Regulators are commonly perceived to have been shielding the interest of consumers by working independently. In the case of energy production, they work for giving a boost to the sector and undertake many initiatives in this regard.
However, in Pakistan the situation looks different as appointments of the heads and members of a regulator are made on political considerations and backed by business tycoons. Such interference makes the regulator toothless and puts consumers at the mercy of powerful lobbies.
During the tenure of the previous Pakistan Peoples Party government, Tauqeer Sadiq was hired as head of the Oil and Gas Regulatory Authority (Ogra), but later his appointment was declared illegal by the court. In this case, two former prime ministers are facing charges of making the appointment in violation of rules.
Sadiq was accused of increasing the Unaccounted-for-Gas (UFG) ceiling for gas distribution companies from 5% to 7%, which burdened consumers with an extra Rs44 billion over three years and increased revenues of the utilities.
Though after one month, the ceiling was reversed to 5%, but the utilities got a stay order from courts. Later, Ogra succeeded in getting the stay order vacated and set UFG benchmark at 4.5% for 2013-14.
However, the situation is not different under the present government as people are being hired on political grounds with the support of business lobbies.
Amir Naseem, an employee of Sui Northern Gas Pipelines Limited (SNGPL), has been inducted into Ogra as member gas in violation of rules. Under the rules, he could not be hired for two associated posts because of clash of interest.
Insiders say he has the backing of a business tycoon, who is a major shareholder in the gas utility. After taking charge, he has changed Ogra’s stance and started promoting the interest of gas utilities in marked contrast to the authority’s role which is to protect the interest of consumers.
He has sought policy guidelines from the Ministry of Petroleum on passing the burden of higher system losses on to consumers.
The former Ogra chairman was also facing the same charge of burdening consumers with higher system losses.
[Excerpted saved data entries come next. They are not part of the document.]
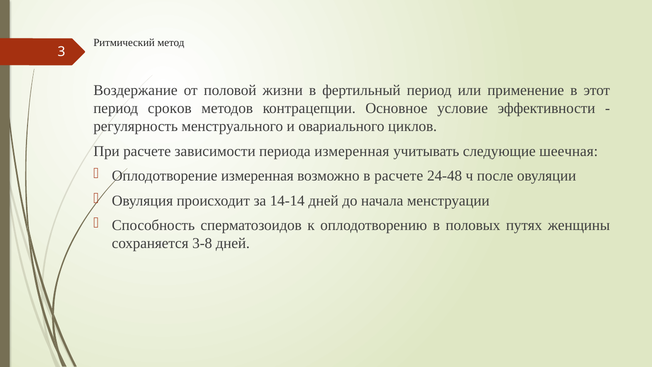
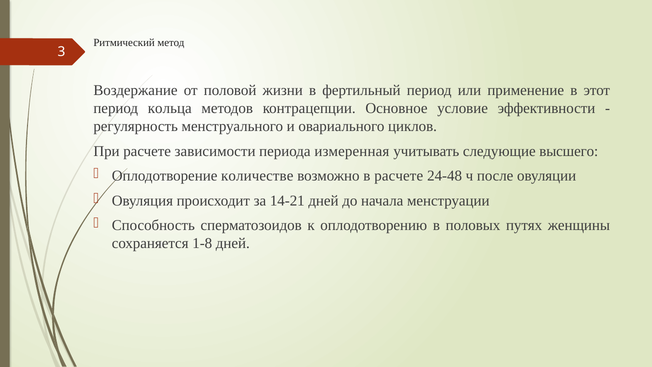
сроков: сроков -> кольца
шеечная: шеечная -> высшего
Оплодотворение измеренная: измеренная -> количестве
14-14: 14-14 -> 14-21
3-8: 3-8 -> 1-8
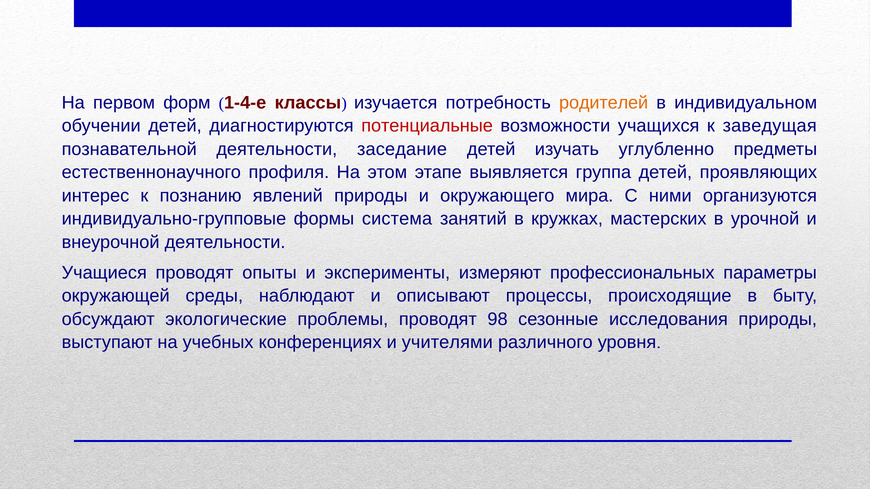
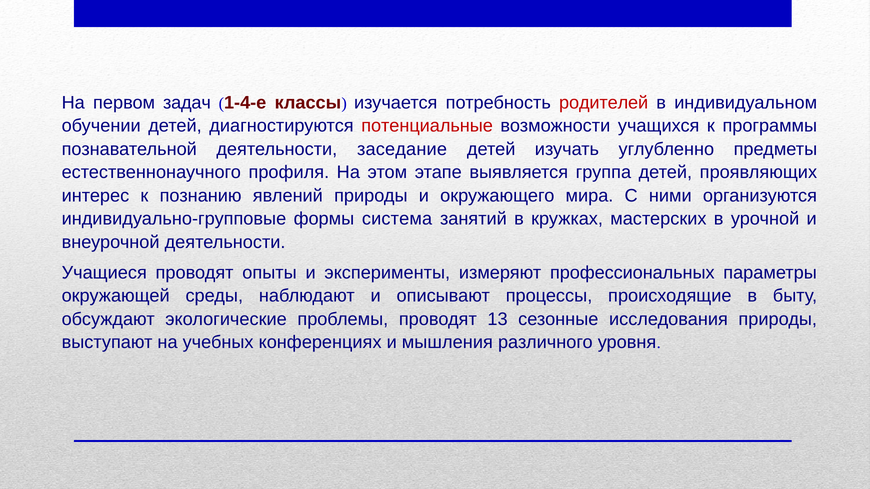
форм: форм -> задач
родителей colour: orange -> red
заведущая: заведущая -> программы
98: 98 -> 13
учителями: учителями -> мышления
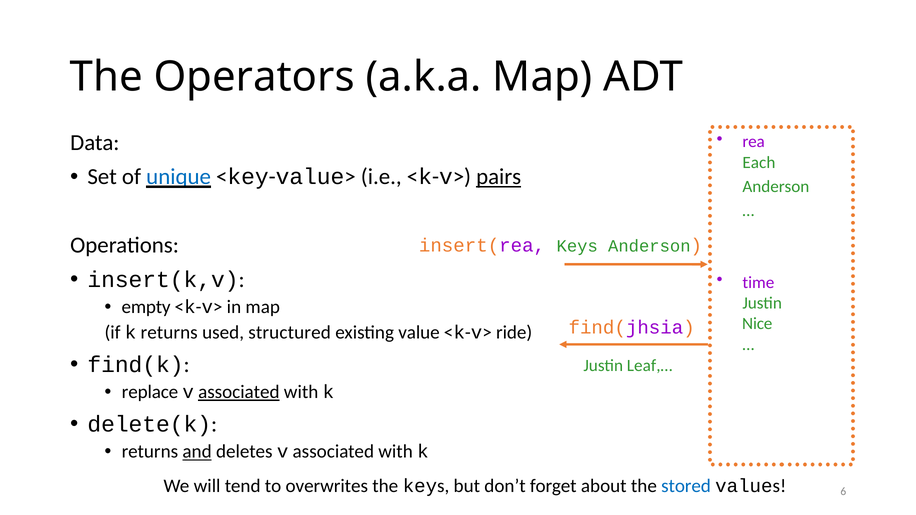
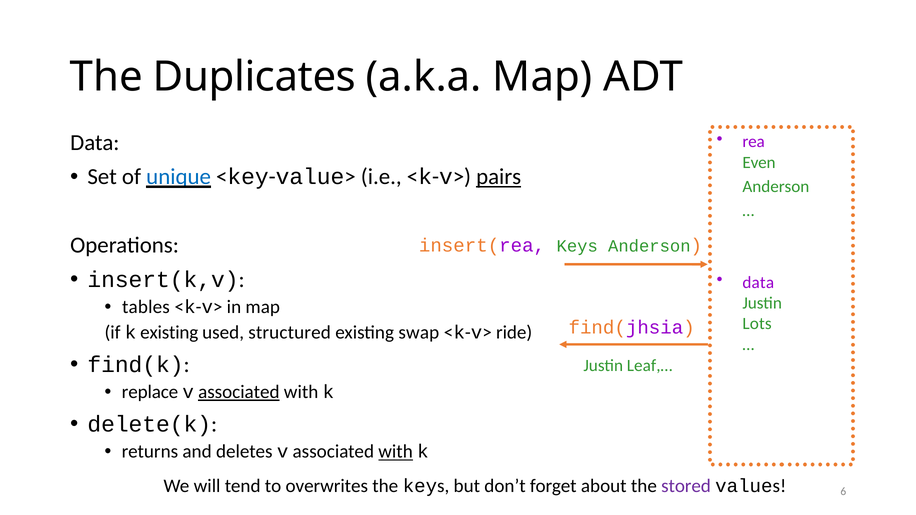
Operators: Operators -> Duplicates
Each: Each -> Even
time at (758, 283): time -> data
empty: empty -> tables
Nice: Nice -> Lots
k returns: returns -> existing
value: value -> swap
and underline: present -> none
with at (396, 452) underline: none -> present
stored colour: blue -> purple
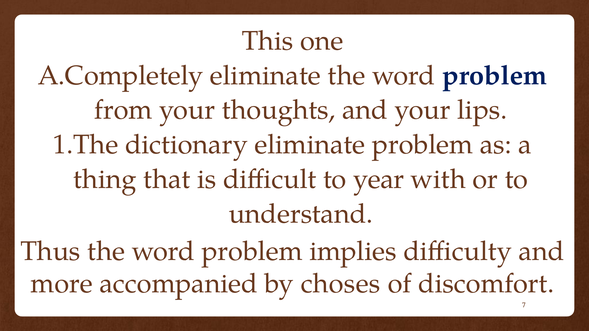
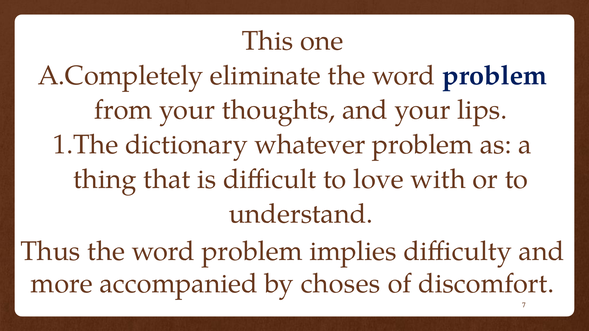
dictionary eliminate: eliminate -> whatever
year: year -> love
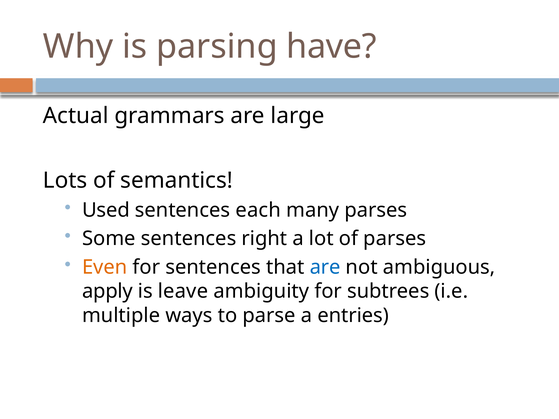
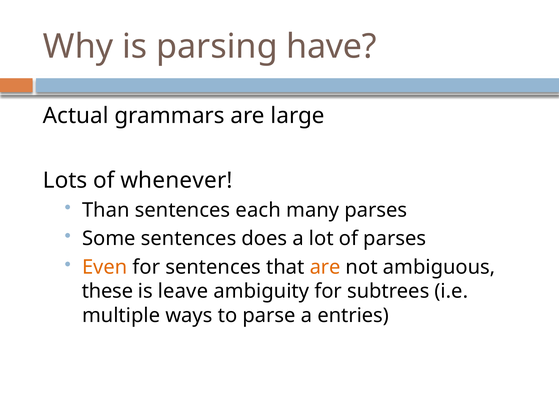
semantics: semantics -> whenever
Used: Used -> Than
right: right -> does
are at (325, 267) colour: blue -> orange
apply: apply -> these
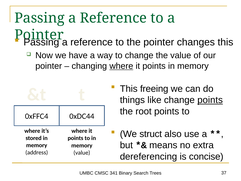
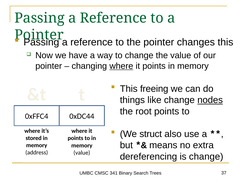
change points: points -> nodes
is concise: concise -> change
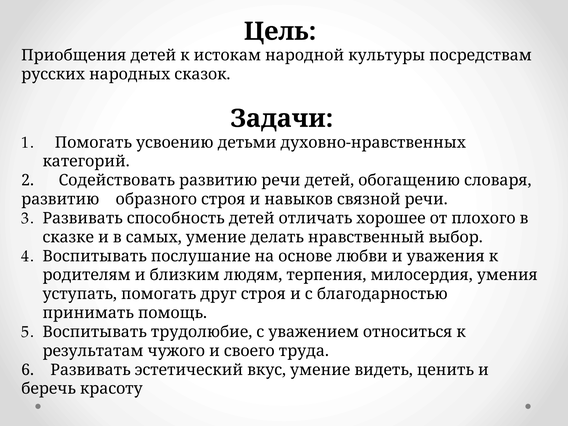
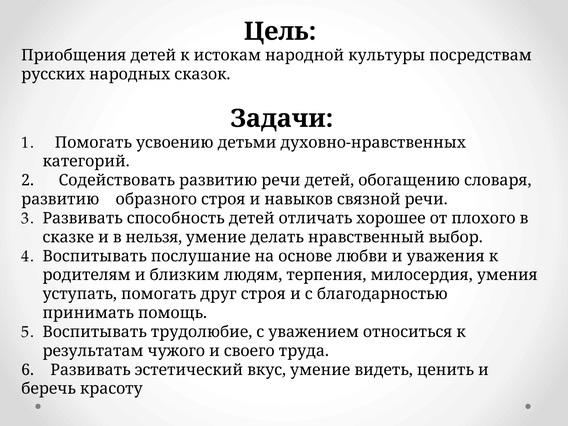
самых: самых -> нельзя
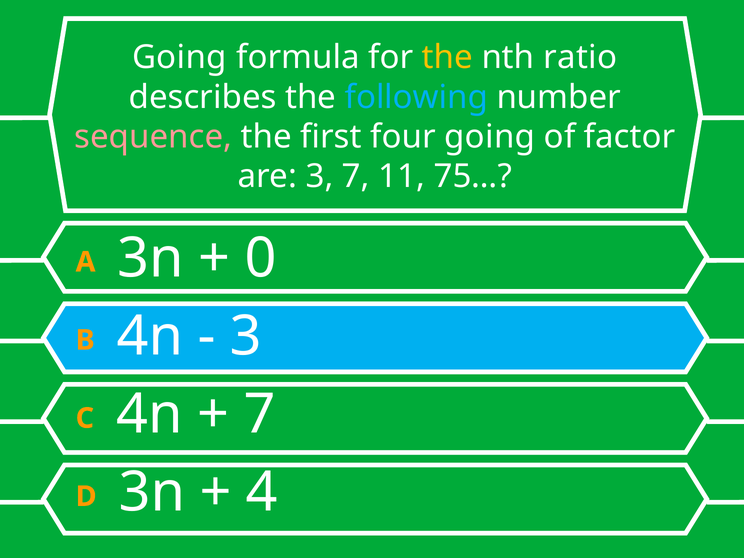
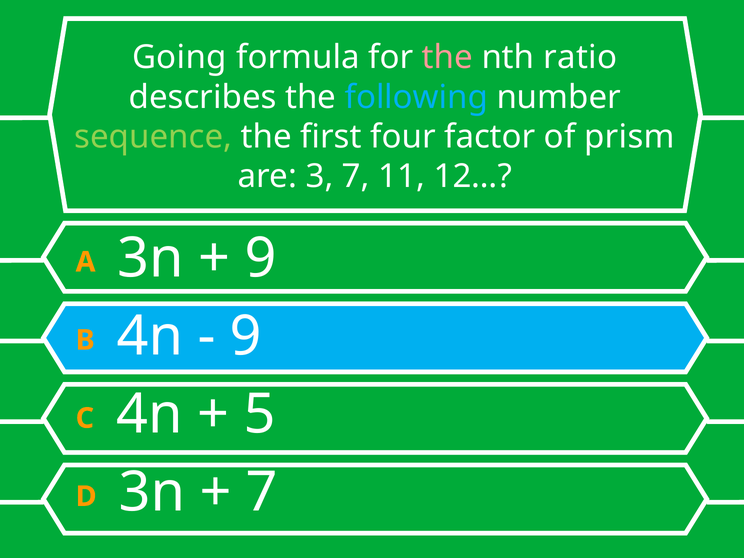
the at (447, 57) colour: yellow -> pink
sequence colour: pink -> light green
four going: going -> factor
factor: factor -> prism
75…: 75… -> 12…
0 at (261, 258): 0 -> 9
3 at (246, 336): 3 -> 9
7 at (260, 414): 7 -> 5
4 at (262, 492): 4 -> 7
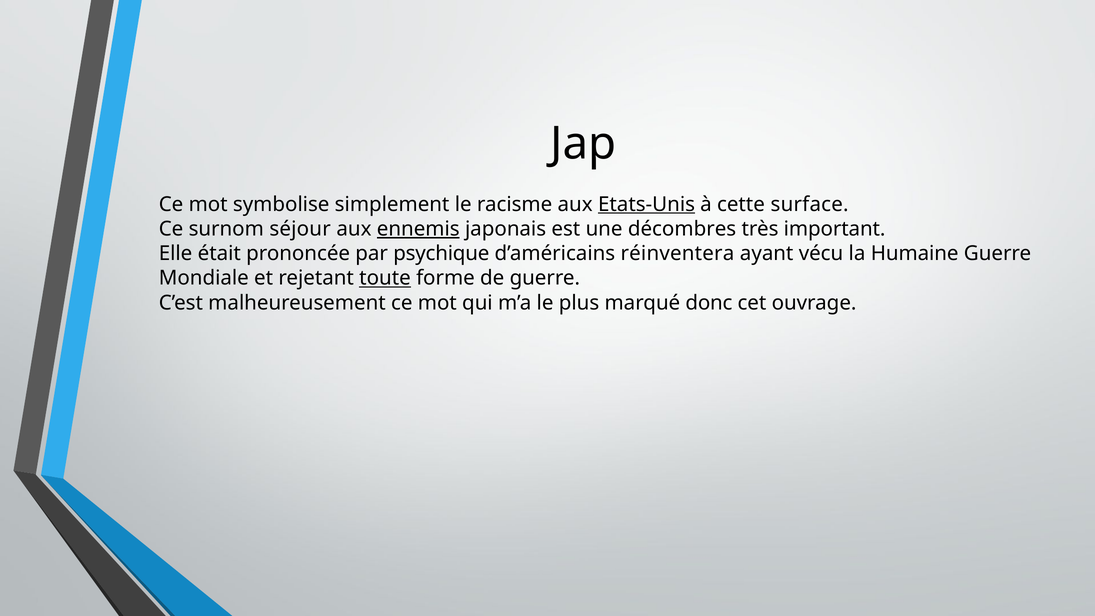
When approached for comments, the member gas refused to say anything over the matter.
Investments at stake
A senior government official commented that such illegal appointments would further strengthen certain lobbies and put consumers at a disadvantage in the face of an ineffective and inefficient regulator.
The violation of hiring rules will also put investments in the oil and gas sector in jeopardy. Many countries have already been pressing the government to come up with an improved regulatory framework to woo investors and safeguard the interest of consumers.
The United States and multilateral donors also suggest that Pakistan should grant autonomy to the oil and gas industry regulator and avoid political interference.
Earlier, the involvement of politics in regulatory affairs had led to a loss of millions of dollars in investment. The wellhead gas price notified by Ogra for Dewan Petroleum was challenged by the Ministry of Petroleum in the Supreme Court.
The National Accountability Bureau (NAB) also took up the issue of increase in the price by $1 per million British thermal units (mmbtu). This prompted the company to stop making more investment.
In another instance, the Economic Coordination Committee (ECC) recently increased the wellhead price of Sara and Suri fields from $1.8 to $4.2 per mmbtu, causing a loss of billions of rupees on account of Gas Development Surcharge (GDS) to provinces, but the investigators were keeping mum.
According to an energy expert, the regulator is unable to work properly after interference in its affairs and will start supporting the lobbies that are expected to buy shares in gas companies under the privatisation programme.
In this poor regulatory regime, the government may find it hard to sell shares in state companies to the private sector.
“A study should be undertaken to improve the regulatory mechanism in order to shield the interest of consumers,” the expert suggested and said different gas prices were prevailing in the country, underscoring the need for changes to pricing policies before privatising energy companies.
The government should split the transmission and distribution system of gas companies and create small distribution firms. It should have control over the transmission system and the distribution role should be handed over to private companies to control and reduce losses.
As the country is pushing ahead with gas import projects such as liquefied natural gas (LNG) import, it should have control over the transmission system considering it a strategic asset.
Owing to the weak regulator, oil marketing companies (OMCs) have also been minting millions of rupees in the shape of inland freight equalisation margin (IFEM). Powerful lobbies back officials of the oil department in Ogra and in some cases OMCs have made billions on account of IFEM with the cooperation of Ogra officials. This was also the outcome of appointments made in the regulator on the basis of favouritism and political considerations.
Published in The Express Tribune, June 30th, 2014.